Remember the people that you didn’t accept as friends on Facebook? Why did you reject their friend requests? Did they have creepy profile pics? The wrong hobbies?Or was it because they liked the Chris Brown page and you hate what he did to Rhianna? Regardless of your reasons, they amount to one thing: you’ve got standards, and you don’t accept just anyone. When hiring and staffing gurus use social screening to make hiring decisions, they feel the same way. But instead of looking for traits that would make someone a good friend, they look for qualities that a good hire should possess.
An applicant’s social media content can reveal important things about personality, but it can also be misleading about the person’s worth as an employee. How can companies interpret the content correctly? Websites like Facebook and Twitter inform us about people, but they also tempt us to judge them based on subjective information like a photo or a one-line comment. Hiring managers aren’t immune to this, so they have to be careful about how they screen social recruiting and social hiring candidates.

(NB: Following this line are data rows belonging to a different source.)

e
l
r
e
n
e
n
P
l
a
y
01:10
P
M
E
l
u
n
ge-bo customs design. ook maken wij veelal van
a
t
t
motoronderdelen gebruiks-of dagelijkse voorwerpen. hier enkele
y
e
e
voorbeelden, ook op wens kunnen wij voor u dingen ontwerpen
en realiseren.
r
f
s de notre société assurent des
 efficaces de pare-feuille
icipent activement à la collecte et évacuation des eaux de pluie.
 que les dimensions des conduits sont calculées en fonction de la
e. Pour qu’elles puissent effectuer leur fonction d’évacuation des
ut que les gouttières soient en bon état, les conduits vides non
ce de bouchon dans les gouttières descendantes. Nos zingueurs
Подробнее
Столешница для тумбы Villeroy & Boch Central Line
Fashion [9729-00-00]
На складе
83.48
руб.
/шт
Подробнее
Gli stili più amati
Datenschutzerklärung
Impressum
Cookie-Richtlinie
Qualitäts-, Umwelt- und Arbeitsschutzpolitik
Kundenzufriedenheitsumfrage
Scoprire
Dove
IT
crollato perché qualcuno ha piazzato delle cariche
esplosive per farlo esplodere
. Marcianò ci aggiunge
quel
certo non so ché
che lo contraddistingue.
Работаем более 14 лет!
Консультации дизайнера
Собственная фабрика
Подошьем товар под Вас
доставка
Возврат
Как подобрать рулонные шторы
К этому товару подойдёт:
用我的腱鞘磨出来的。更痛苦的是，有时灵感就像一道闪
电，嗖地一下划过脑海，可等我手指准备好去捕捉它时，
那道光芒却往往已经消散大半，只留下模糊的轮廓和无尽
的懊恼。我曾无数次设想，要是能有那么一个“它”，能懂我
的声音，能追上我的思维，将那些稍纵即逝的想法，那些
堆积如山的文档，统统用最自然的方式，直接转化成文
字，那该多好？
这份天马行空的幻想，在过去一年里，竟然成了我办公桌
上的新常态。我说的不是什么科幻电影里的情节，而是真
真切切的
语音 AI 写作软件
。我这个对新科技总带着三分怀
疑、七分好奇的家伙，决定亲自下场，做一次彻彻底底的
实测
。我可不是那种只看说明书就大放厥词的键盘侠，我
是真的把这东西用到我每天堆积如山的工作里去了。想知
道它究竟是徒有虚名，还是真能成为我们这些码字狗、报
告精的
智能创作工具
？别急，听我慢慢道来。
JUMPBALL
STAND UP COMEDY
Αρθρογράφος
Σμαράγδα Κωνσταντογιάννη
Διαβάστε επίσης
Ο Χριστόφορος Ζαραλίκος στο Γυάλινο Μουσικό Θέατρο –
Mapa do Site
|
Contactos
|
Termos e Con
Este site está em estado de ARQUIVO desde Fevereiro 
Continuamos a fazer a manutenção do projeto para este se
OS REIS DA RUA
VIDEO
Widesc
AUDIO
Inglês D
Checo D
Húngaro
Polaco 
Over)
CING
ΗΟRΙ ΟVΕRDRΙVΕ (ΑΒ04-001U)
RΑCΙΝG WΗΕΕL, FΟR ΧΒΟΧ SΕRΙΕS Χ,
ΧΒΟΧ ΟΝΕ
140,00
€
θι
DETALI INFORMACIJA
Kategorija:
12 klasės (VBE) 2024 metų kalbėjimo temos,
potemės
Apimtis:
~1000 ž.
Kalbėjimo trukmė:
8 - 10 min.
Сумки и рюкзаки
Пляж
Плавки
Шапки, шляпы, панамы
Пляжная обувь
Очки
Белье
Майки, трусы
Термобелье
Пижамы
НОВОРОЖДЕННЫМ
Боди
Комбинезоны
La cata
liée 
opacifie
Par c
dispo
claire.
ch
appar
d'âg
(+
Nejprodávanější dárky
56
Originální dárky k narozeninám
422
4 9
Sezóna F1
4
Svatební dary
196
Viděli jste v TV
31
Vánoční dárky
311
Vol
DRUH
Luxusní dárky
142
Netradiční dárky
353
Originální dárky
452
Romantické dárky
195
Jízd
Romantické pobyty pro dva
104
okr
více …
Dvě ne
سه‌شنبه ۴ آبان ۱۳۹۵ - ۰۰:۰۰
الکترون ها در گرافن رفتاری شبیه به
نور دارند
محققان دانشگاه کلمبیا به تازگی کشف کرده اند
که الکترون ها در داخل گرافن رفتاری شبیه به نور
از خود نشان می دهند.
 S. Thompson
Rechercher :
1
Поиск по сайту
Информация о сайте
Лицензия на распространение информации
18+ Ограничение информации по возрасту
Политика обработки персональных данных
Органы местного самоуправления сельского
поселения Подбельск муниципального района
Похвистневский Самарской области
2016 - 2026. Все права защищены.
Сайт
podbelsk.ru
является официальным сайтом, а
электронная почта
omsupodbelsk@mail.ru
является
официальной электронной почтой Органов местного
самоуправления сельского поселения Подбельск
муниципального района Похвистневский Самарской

The Social Screening Checklist
So how can hiring and staffing departments keep the social screening process objective? That’s the question that interests us, and our answer is simply this: take a structured approach, and be consistent with it. Here are some basic questions that are worth asking yourself as you critically examine social media content:
- Is the person’s profile a kind of mask? Some candidates don’t give networking sites a chance to ruin their job prospects. Instead, they hire an image coach to help them look perfectly employable to social hiring screeners. If an applicant’s information makes him seem as sharp as Bill Gates and as nice as the Dalai Lama, don’t hold it against him, but realize that he may be trying to beat you at the screening game.
- Are you looking for perfection? Check to make sure that you aren’t, because many people in the social media world portray themselves as they really are (no image coaches for them). This can be a big plus if you want to hire someone who fits in with your company culture, but be prepared to take the good with the mildly bad. If an applicant has important traits that you’re looking for, don’t let minor things (like smoking status, for example) change the way you see her.
- Are you swayed by personal tastes? Musical preferences and favorite cuisines can’t really say anything about a candidate’s job performance, so don’t use them to try to get inside a person’s head. Instead, focus on traits that could predict behavior at work, such as what her Twitter messages say about her sense of humor or what his LinkedIn profile indicates about the length of time he stays with an employer.
- Do you see older content for what it really is? Facebook gives you access to someone’s entire history on the website in the form of a vertical timeline. This means that you could see a 30-year-old applicant as he was in college, photos of keg stands and all. Unless you plan on using a time machine to interview the 21-year-old in those pictures, it’s best – and only fair – to focus on where he’s at today.
Right now, 37% of hiring and staffing departments screen social media sites to help with employee selection (CareerBuilder, 2012), but if they’re not interpreting the content objectively, they might miss out on good candidates. They might even hire bad ones. Don’t let it happen to you. Above all else, remember that social media isn’t like the real world, and that it takes a conscious effort to remain objective when you grant tweets and status updates the power to essentially define a person.